Imo the biggest takeaway should be with the social engineering side. Maintainers should see how these guys manipulate the situation to gain access by taking and not tolerate people who are going to demand things rudely from the dev. The community should learn that we need to be there to support and defend the maintainers when people like this are out there. They only got access because they pressured and abused the dev while simultaneously playing the part of a 'helpful contributor who just wants needs a bit more access to help relieve the burden.' We need the community to be there to help maintain, or find help for the maintainer and to stand up for the dev if they have abusive people who might be trying to wear out or manipulate the maintainer.
@@kanoaikaThx for all the info.
Imagine allowing a chinese dev to push into your project? Dude, at this point this is just to be expected.
It's so obvious that the guy was chinese that I doubt it was the Chinese state but a western three letter agency or a cybercriminal group obfuscating their identity.
It was probably an attempt to see how much you can get away with without raising red flags.

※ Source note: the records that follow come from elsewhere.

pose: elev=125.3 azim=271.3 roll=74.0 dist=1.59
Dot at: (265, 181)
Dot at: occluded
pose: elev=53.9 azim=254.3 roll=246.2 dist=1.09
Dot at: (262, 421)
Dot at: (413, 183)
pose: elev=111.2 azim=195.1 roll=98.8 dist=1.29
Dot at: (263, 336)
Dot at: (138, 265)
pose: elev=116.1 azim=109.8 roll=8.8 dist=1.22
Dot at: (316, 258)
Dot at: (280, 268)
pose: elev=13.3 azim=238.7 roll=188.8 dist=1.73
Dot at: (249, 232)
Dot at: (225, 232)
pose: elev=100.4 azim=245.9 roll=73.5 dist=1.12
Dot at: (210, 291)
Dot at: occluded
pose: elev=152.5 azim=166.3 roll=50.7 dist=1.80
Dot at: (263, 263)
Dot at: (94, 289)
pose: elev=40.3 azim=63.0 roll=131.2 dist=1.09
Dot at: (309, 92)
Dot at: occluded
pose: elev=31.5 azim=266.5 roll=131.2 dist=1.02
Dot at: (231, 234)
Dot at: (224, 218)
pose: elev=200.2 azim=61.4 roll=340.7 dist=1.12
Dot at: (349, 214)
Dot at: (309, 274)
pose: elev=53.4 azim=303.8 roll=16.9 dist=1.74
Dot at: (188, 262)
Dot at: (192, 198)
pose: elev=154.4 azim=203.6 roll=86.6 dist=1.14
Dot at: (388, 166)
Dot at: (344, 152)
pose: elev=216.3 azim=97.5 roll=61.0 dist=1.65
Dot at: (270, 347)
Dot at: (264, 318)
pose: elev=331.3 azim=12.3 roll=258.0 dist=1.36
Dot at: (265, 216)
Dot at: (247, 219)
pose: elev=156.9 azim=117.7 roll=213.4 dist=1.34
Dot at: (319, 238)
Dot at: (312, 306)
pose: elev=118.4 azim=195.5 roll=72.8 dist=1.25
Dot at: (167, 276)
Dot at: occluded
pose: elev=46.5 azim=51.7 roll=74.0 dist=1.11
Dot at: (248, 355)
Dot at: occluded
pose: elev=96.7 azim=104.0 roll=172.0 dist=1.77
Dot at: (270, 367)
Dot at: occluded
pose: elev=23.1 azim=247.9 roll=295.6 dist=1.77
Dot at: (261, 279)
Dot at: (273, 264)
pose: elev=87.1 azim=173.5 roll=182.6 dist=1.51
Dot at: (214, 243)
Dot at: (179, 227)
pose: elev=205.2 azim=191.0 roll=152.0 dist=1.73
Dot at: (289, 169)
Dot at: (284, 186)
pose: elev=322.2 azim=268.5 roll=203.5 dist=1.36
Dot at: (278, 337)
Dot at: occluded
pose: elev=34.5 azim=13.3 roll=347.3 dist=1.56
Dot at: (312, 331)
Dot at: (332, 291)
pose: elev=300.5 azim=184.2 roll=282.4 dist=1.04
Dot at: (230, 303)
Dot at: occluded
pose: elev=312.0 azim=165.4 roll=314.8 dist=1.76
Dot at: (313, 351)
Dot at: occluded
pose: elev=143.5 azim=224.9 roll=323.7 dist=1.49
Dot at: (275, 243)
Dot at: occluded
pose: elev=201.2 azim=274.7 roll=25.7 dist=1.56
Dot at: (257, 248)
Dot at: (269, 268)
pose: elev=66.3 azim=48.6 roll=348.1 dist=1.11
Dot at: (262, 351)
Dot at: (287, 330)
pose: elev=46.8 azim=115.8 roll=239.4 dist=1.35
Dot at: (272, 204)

Unknown Chinese sounding name replaces a secure function call with an insecure one and it gets OK'd? Well OK then, looks like the floodgates are wide open!
The government did it!
I say it was either China or Russia. Maybe also some other supervillain country. Guess it weren't the Glowies for once.
Why not?
@@hxllside Intel Management Engine, the AMD equivalent, easy court permits..... don't know, man. This sounds more like something that is useful for industrial espionage. Moreover I'm sure that the 3-letter-bois have enough "assets" in higher management of IBM etc. so manipulating some maintainer seems to be quite the desperate approach.
And paired with the catastrophic market situation in China it seems oddly fitting.
But of course this is just my opinion. Feel free to tell us your own.
Chinese sock puppets usually use names like "john williamson". I think we can exclude china/taiwan out of this. The time of where JT is active also doesnt seem to be GMT +8.
china!
Dear Americans, please learn to use the Metric System ... and to pronounce 'z' correctly.
Maintainer got social engineered by a script kiddie! 😂
that was no script kiddie
Not that funny man. Maintainer had mental health issues.
Not a script kiddie at all, this was a pro, or multiple pros.